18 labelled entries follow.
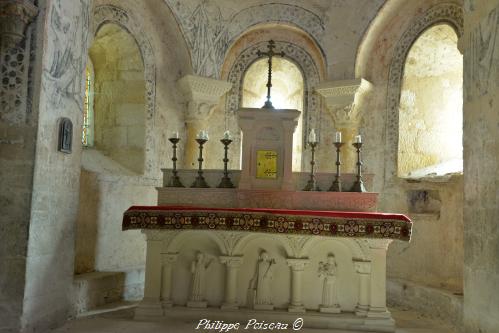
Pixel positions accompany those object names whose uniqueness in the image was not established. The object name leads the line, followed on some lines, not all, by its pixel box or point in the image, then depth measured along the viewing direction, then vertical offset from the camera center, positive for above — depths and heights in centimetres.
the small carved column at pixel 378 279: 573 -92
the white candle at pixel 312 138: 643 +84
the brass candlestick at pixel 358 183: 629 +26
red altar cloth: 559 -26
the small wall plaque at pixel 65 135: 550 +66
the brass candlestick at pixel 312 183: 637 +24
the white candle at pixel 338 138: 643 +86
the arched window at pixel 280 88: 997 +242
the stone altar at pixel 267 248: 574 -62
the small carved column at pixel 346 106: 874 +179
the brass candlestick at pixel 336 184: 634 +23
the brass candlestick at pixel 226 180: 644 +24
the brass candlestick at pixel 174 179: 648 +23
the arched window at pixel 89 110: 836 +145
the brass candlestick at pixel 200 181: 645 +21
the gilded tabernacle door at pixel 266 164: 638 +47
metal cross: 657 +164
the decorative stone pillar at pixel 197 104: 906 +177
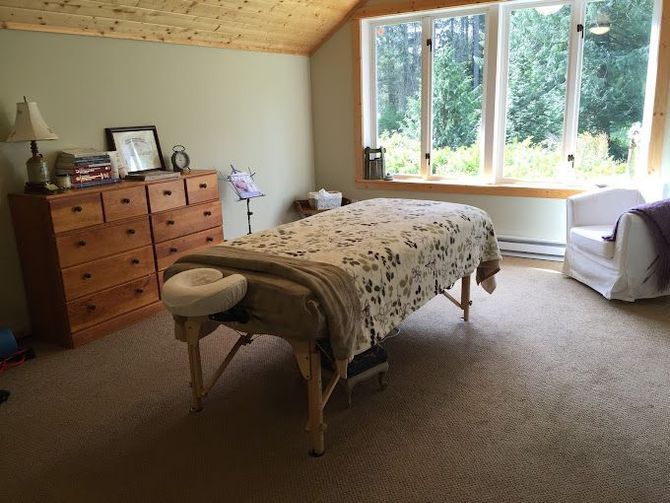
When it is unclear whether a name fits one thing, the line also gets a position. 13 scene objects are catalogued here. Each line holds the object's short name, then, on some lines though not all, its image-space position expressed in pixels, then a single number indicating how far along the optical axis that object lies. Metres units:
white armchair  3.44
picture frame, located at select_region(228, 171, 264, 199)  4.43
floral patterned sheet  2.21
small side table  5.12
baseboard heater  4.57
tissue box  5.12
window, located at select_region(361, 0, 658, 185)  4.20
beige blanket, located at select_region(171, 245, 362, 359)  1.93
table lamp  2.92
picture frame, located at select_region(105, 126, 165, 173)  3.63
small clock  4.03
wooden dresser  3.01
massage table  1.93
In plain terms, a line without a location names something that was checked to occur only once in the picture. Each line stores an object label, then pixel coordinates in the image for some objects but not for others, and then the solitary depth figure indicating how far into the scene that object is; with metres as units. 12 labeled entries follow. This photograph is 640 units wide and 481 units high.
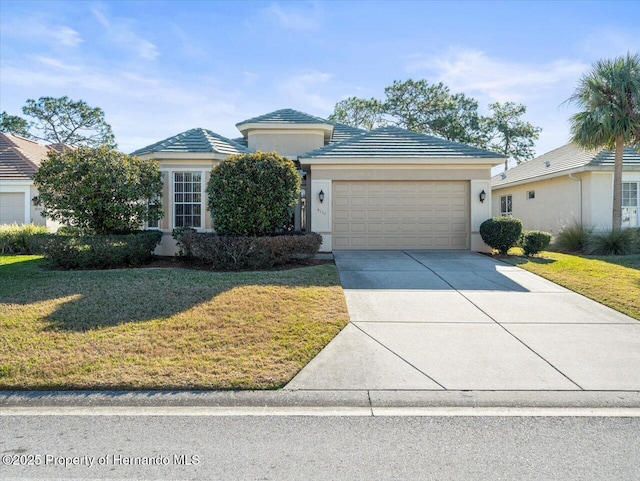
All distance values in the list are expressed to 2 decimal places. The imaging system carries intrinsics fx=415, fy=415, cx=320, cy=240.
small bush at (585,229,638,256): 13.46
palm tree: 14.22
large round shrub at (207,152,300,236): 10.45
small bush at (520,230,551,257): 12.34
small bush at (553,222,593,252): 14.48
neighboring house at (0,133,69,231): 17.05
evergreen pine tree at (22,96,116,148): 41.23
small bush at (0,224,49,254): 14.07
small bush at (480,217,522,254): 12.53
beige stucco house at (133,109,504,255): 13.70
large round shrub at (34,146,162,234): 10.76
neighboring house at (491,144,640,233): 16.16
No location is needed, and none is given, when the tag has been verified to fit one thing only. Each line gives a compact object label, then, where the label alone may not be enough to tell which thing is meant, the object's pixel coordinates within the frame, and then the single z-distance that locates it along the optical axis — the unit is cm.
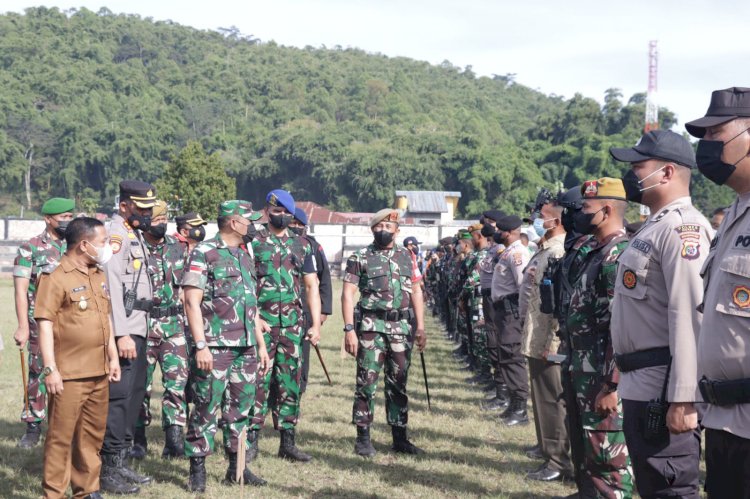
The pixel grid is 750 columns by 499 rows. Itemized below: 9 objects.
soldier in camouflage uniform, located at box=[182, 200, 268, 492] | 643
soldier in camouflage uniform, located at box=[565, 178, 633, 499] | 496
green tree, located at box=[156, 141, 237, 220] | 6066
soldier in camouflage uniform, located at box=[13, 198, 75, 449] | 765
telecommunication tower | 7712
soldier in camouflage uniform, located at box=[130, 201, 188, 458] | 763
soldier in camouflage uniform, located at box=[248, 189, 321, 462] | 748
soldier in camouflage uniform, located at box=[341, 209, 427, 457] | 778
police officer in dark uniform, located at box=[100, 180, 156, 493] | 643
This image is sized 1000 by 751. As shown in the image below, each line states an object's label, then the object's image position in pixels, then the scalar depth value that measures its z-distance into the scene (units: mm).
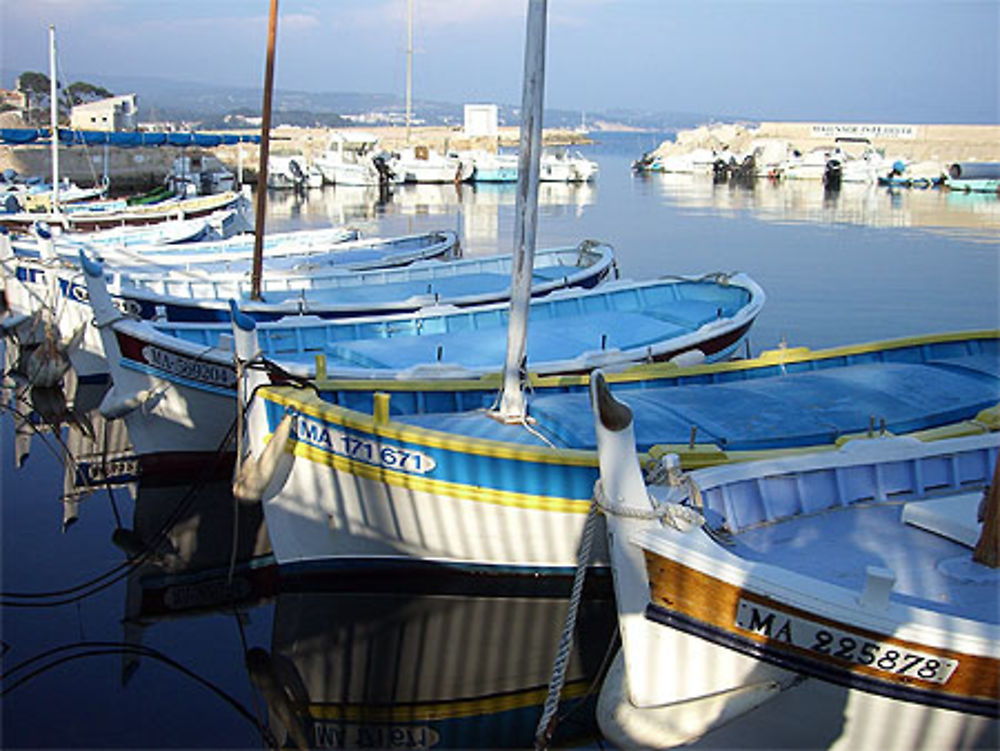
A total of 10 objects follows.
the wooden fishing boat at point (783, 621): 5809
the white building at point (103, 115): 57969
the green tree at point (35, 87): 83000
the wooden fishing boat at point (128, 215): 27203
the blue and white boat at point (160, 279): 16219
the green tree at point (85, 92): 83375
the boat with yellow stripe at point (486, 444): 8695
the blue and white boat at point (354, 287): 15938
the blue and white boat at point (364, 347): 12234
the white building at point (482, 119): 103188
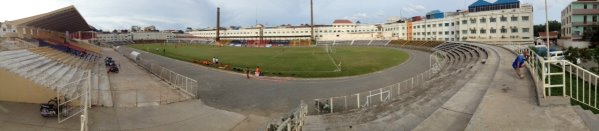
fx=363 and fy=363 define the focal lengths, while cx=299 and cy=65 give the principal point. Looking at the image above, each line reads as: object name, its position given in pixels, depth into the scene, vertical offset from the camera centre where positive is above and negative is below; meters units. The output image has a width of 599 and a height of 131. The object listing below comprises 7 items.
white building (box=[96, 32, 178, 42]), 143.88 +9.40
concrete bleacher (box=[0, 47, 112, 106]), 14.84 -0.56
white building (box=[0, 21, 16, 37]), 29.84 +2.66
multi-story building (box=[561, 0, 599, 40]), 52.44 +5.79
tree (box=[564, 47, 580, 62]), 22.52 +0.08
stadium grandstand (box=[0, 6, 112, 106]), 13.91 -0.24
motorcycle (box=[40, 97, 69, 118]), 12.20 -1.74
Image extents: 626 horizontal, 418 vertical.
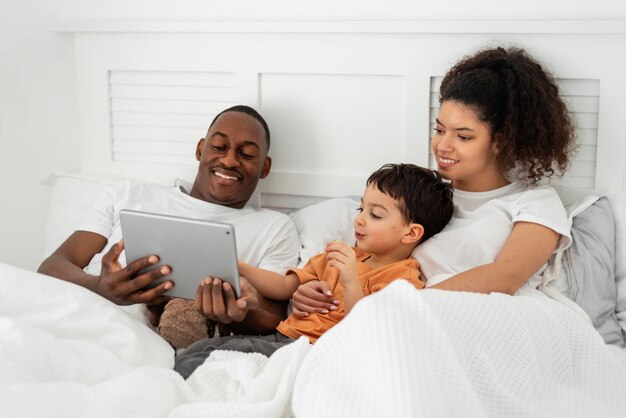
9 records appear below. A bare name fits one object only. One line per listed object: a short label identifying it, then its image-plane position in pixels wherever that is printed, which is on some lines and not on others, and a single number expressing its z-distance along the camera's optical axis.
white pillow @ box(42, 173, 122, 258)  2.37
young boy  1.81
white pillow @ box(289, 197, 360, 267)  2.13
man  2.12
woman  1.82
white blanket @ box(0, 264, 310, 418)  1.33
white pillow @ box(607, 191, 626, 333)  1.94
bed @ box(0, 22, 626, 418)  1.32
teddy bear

────

TASK TO CARRY OUT — When a line of the records above contains the string "expressed", count it once; then give the total and nothing else.

THE COMPLETED TASK — 2